The Gospel today tells us the story of the Transfiguration. It took place at a critical moment in the journey of Jesus and his disciples towards Jerusalem. Jesus had just predicted his own betrayal, arrest and crucifixion. This had upset them and shocked them to the core. Aware of their fears, Jesus took Peter, James and John to go with him to the mountaintop.  There he was transfigured and God opened their eyes to see that Jesus is the Messiah “This is my beloved son, listen to him”.  The Transfiguration gave the disciples new courage in order to walk the difficult journey ahead, the journey that would ultimately prove to be the litmus test of Christian discipleship.

Dear friends,

Our faith today is also being put to the test as that of Abraham and the disciples. Like them, we are challenged to overcome our fears and doubts. We are challenged to embrace the unknown pathways that God has mapped out for us, just as he did for Abraham and the disciples. It is in our human nature to cling to what we know, especially when the alternative is uncertain. They say better the devil you know than the devil you don’t. Yet our call is the call not to remain anchored in calm shallow waters. It is a call to launch into the deep, with everything that it entails.
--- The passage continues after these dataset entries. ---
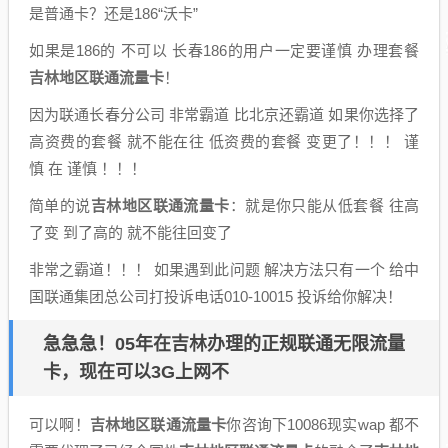
是普通卡？还是186“沃卡”
如果是186的 不可以 长春186的用户一定要谨慎 办理套餐
吉林地区联通流量卡
！
因为联通长春分公司 非常霸道 比北京还霸道 如果你选择了
高资费的套餐 就不能在往 低资费的套餐 变更了！！！ 谨
慎 在 谨慎 ！！！
简单的说
吉林地区联通流量卡
：就是你只能从低套餐 往高
了变 到了高的 就不能往回变了
非常之霸道！！！ 如果遇到此问题 解决方法只有一个 给中
国联通集团总公司打投诉电话010-10015 投诉给你解决！
急急急！05年在吉林办理的正规联通无限流量
卡，现在可以3G上网不
可以啊！
吉林地区联通流量卡
你咨询下10086现实wap 都不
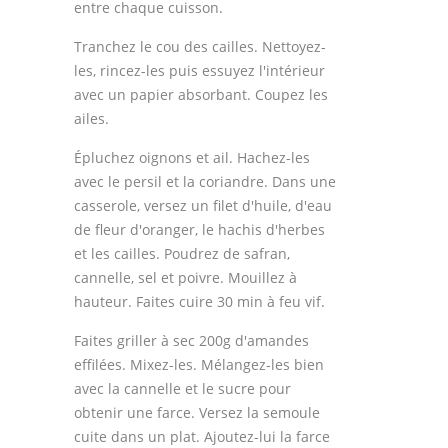
entre chaque cuisson.
Tranchez le cou des cailles. Nettoyez-
les, rincez-les puis essuyez l'intérieur
avec un papier absorbant. Coupez les
ailes.
Épluchez oignons et ail. Hachez-les
avec le persil et la coriandre. Dans une
casserole, versez un filet d'huile, d'eau
de fleur d'oranger, le hachis d'herbes
et les cailles. Poudrez de safran,
cannelle, sel et poivre. Mouillez à
hauteur. Faites cuire 30 min à feu vif.
Faites griller à sec 200g d'amandes
effilées. Mixez-les. Mélangez-les bien
avec la cannelle et le sucre pour
obtenir une farce. Versez la semoule
cuite dans un plat. Ajoutez-lui la farce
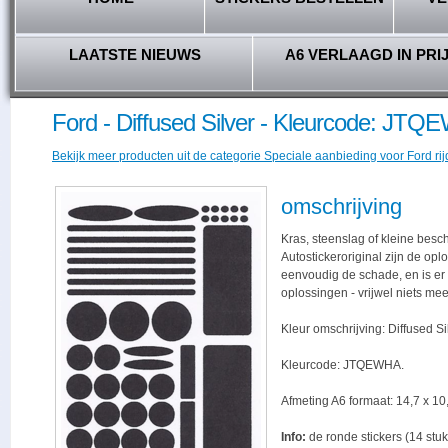
LAATSTE NIEUWS
A6 VERLAAGD IN PRI
Ford - Diffused Silver - Kleurcode: JT
Bekijk meer producten uit de categorie Speciale aanbieding voor Ford rij
omschrijving
Kras, steenslag of kleine besc
Autostickeroriginal zijn de opl
eenvoudig de schade, en is er -
oplossingen - vrijwel niets me
Kleur omschrijving: Diffused Si
Kleurcode: JTQEWHA.
Afmeting A6 formaat: 14,7 x 10,
Info:
de ronde stickers (14 stuk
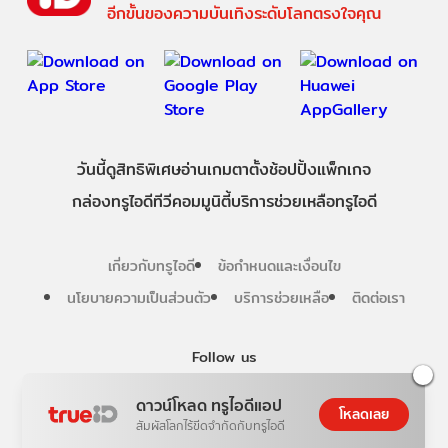
อีกขั้นของความบันเทิงระดับโลกตรงใจคุณ
วันนี้
ดู
สิทธิพิเศษ
อ่าน
เกม
ตาตั้ง
ช้อปปิ้ง
แพ็กเกจ
กล่องทรูไอดีทีวี
คอมมูนิตี้
บริการช่วยเหลือทรูไอดี
เกี่ยวกับทรูไอดี
ข้อกำหนดและเงื่อนไข
นโยบายความเป็นส่วนตัว
บริการช่วยเหลือ
ติดต่อเรา
Follow us
ดาวน์โหลด ทรูไอดีแอป
โหลดเลย
สัมผัสโลกไร้ขีดจำกัดกับทรูไอดี
Copyright © True Digital Group Company Limited.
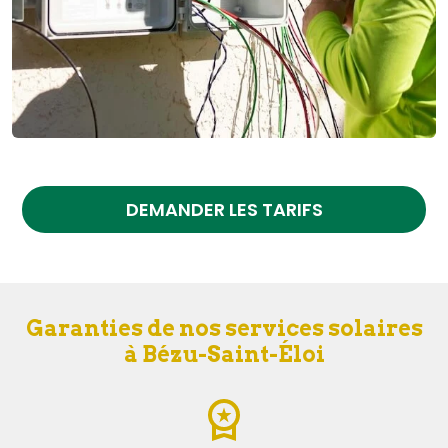
DEMANDER LES TARIFS
Garanties de nos services solaires
à Bézu-Saint-Éloi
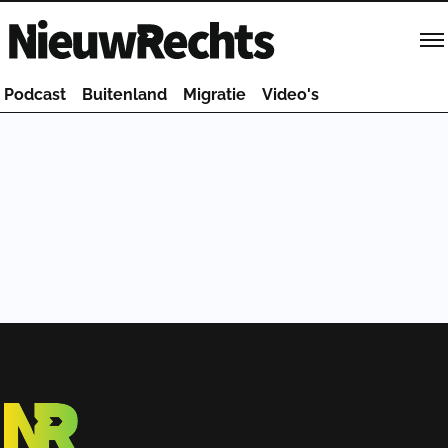
Homepage van NieuwRechts
Podcast
Buitenland
Migratie
Video's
Today we also pray for our seminarians and the formation staff at Holy Spirit Seminary as they begin the new scholastic year. We are blessed with these young men who respond the call of discipleship and ministry with generosity and dedication. Let us pray for them to be formed in the image of Christ the humble servant leader.

The Royal Commission has been a catalyst for the Church in Australia to begin again in earnest the move from clericalism to service, from individualism to partnership, from self-reference to openness, from Baroque splendour to simplicity, from triumphalism to humility, from top down obedience to collegiality and collaboration, from a siege mentality to engagement, from confronting to listening, from culture warfare to dialogue, from imposing rules to accompanying with love.
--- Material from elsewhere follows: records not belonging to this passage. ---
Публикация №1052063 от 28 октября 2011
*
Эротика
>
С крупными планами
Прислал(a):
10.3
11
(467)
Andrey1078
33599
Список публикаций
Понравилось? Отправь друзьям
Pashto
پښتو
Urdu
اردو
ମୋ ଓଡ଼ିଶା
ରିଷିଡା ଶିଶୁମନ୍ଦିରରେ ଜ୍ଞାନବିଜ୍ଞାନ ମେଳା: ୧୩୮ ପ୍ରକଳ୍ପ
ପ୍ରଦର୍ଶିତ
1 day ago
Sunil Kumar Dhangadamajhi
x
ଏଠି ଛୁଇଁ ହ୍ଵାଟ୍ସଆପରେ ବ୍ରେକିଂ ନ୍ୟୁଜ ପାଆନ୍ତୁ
If the Church is compared to the banquet, then we can say that the new wine of God’s unconditional love, boundless mercy, radical openness and inclusion needs to be poured into new wineskins of humility, mutuality, compassion and powerlessness. The old wineskins of triumphalism, authoritarianism, supremacy abetted by clerical power, superiority, and rigidity are broken.

It is my hope and my passion that the Holy Spirit Seminary which is the pride and the future of our diocese will form men into servants of the humble, listening and accompanying Church. It is my hope and passion that they will be like the new wineskins capable of containing and channelling that new superior and abundant wine of God’s love, mercy and inclusion that the people are thirsting for.

Lent is a time to live with more intensity the call of prayer, self-denial and charity. Let us pray that we may respond generously and trustingly to the invitation to overcome our fears and doubts, and to follow the humble footsteps of Christ with hope and perseverance.